**Data entries**
· · · · · · ·

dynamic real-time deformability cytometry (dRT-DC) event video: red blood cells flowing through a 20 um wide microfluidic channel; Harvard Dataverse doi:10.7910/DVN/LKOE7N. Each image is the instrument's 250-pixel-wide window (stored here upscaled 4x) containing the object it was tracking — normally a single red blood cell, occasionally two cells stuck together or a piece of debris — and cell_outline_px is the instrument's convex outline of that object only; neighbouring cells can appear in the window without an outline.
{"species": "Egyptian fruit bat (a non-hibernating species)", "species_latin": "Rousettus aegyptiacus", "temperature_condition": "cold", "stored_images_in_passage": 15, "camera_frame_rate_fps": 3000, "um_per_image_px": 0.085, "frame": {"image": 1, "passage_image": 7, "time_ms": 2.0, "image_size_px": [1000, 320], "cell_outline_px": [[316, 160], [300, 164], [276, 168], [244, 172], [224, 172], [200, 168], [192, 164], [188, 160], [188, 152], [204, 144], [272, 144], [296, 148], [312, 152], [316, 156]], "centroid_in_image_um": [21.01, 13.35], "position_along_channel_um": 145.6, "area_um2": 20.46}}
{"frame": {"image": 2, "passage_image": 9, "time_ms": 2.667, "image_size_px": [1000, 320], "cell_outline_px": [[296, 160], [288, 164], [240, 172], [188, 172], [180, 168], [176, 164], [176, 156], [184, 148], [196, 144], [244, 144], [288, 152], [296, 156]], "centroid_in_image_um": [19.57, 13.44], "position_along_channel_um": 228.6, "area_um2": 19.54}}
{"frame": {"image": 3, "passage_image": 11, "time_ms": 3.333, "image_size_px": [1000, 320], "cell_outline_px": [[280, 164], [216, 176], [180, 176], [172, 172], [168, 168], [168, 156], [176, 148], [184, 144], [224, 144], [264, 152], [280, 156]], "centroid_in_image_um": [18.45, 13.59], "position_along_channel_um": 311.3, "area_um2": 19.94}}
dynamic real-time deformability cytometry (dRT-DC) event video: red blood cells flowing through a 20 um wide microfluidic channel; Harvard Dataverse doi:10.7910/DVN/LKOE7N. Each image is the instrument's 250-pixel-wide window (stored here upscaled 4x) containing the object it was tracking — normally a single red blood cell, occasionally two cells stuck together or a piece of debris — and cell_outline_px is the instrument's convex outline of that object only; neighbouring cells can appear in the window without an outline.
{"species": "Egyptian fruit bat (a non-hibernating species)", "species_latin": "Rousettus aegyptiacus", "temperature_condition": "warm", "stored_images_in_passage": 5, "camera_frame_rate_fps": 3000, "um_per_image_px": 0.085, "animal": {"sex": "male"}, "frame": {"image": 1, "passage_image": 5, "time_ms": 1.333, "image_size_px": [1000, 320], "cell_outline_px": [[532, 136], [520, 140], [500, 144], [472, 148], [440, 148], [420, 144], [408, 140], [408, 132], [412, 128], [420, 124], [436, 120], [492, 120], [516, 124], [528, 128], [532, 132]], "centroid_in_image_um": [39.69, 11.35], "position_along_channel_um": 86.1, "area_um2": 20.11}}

· · · · · · ·

**EXERCISE PROMPT**
Reproduce all the records precisely.

**FULL SOLUTION**
dynamic real-time deformability cytometry (dRT-DC) event video: red blood cells flowing through a 20 um wide microfluidic channel; Harvard Dataverse doi:10.7910/DVN/LKOE7N. Each image is the instrument's 250-pixel-wide window (stored here upscaled 4x) containing the object it was tracking — normally a single red blood cell, occasionally two cells stuck together or a piece of debris — and cell_outline_px is the instrument's convex outline of that object only; neighbouring cells can appear in the window without an outline.
{"species": "Egyptian fruit bat (a non-hibernating species)", "species_latin": "Rousettus aegyptiacus", "temperature_condition": "cold", "stored_images_in_passage": 15, "camera_frame_rate_fps": 3000, "um_per_image_px": 0.085, "frame": {"image": 1, "passage_image": 7, "time_ms": 2.0, "image_size_px": [1000, 320], "cell_outline_px": [[316, 160], [300, 164], [276, 168], [244, 172], [224, 172], [200, 168], [192, 164], [188, 160], [188, 152], [204, 144], [272, 144], [296, 148], [312, 152], [316, 156]], "centroid_in_image_um": [21.01, 13.35], "position_along_channel_um": 145.6, "area_um2": 20.46}}
{"frame": {"image": 2, "passage_image": 9, "time_ms": 2.667, "image_size_px": [1000, 320], "cell_outline_px": [[296, 160], [288, 164], [240, 172], [188, 172], [180, 168], [176, 164], [176, 156], [184, 148], [196, 144], [244, 144], [288, 152], [296, 156]], "centroid_in_image_um": [19.57, 13.44], "position_along_channel_um": 228.6, "area_um2": 19.54}}
{"frame": {"image": 3, "passage_image": 11, "time_ms": 3.333, "image_size_px": [1000, 320], "cell_outline_px": [[280, 164], [216, 176], [180, 176], [172, 172], [168, 168], [168, 156], [176, 148], [184, 144], [224, 144], [264, 152], [280, 156]], "centroid_in_image_um": [18.45, 13.59], "position_along_channel_um": 311.3, "area_um2": 19.94}}
dynamic real-time deformability cytometry (dRT-DC) event video: red blood cells flowing through a 20 um wide microfluidic channel; Harvard Dataverse doi:10.7910/DVN/LKOE7N. Each image is the instrument's 250-pixel-wide window (stored here upscaled 4x) containing the object it was tracking — normally a single red blood cell, occasionally two cells stuck together or a piece of debris — and cell_outline_px is the instrument's convex outline of that object only; neighbouring cells can appear in the window without an outline.
{"species": "Egyptian fruit bat (a non-hibernating species)", "species_latin": "Rousettus aegyptiacus", "temperature_condition": "warm", "stored_images_in_passage": 5, "camera_frame_rate_fps": 3000, "um_per_image_px": 0.085, "animal": {"sex": "male"}, "frame": {"image": 1, "passage_image": 5, "time_ms": 1.333, "image_size_px": [1000, 320], "cell_outline_px": [[532, 136], [520, 140], [500, 144], [472, 148], [440, 148], [420, 144], [408, 140], [408, 132], [412, 128], [420, 124], [436, 120], [492, 120], [516, 124], [528, 128], [532, 132]], "centroid_in_image_um": [39.69, 11.35], "position_along_channel_um": 86.1, "area_um2": 20.11}}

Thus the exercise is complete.